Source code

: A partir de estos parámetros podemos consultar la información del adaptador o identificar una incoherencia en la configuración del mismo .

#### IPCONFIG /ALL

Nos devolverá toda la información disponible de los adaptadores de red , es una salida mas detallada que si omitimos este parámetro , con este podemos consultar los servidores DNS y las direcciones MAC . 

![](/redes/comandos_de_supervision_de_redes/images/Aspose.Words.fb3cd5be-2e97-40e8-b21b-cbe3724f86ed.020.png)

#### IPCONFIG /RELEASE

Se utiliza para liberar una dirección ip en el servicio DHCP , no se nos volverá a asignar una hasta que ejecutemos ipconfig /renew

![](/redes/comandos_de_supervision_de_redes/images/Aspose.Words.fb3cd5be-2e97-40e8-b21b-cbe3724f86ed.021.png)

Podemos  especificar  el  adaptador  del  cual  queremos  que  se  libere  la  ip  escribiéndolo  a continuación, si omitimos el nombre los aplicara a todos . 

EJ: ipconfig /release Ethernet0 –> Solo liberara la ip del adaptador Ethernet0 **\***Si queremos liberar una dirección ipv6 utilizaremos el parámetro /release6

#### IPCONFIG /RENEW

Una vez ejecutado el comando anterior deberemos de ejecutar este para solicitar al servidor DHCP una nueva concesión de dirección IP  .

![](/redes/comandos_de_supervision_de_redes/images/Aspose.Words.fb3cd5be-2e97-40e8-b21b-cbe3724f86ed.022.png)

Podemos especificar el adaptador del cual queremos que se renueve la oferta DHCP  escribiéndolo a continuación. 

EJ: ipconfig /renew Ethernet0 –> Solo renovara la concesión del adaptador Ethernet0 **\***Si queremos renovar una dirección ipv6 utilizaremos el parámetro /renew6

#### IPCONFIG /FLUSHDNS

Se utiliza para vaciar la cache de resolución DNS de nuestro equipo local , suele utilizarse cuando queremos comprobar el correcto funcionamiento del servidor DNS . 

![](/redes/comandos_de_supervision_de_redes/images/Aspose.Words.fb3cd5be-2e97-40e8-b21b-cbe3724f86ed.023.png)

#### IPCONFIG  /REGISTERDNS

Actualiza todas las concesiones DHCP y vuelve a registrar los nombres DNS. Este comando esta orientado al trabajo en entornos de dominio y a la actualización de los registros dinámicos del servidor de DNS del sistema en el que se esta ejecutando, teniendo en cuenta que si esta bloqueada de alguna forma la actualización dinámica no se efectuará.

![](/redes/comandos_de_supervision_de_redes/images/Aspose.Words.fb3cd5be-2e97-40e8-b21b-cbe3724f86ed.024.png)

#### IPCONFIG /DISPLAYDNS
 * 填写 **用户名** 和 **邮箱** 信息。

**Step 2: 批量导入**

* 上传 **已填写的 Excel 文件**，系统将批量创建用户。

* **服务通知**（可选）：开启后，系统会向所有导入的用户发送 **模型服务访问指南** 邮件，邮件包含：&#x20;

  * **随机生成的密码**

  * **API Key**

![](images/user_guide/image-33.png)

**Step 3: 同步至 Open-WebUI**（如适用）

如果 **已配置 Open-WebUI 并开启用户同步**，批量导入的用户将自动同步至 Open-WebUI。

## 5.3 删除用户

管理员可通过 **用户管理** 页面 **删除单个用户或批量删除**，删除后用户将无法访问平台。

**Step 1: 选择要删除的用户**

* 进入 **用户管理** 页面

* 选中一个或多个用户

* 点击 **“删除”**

====================

WHAT YOU NEED TO DO:
Give back exactly the lines from the one containing "3: 同步至 Open-WebUI**（如适用）" to the end of the material, both ends included.

ANSWER TO THIS EXERCISE:
**Step 3: 同步至 Open-WebUI**（如适用）

如果 **已配置 Open-WebUI 并开启用户同步**，批量导入的用户将自动同步至 Open-WebUI。

## 5.3 删除用户

管理员可通过 **用户管理** 页面 **删除单个用户或批量删除**，删除后用户将无法访问平台。

**Step 1: 选择要删除的用户**

* 进入 **用户管理** 页面

* 选中一个或多个用户

* 点击 **“删除”**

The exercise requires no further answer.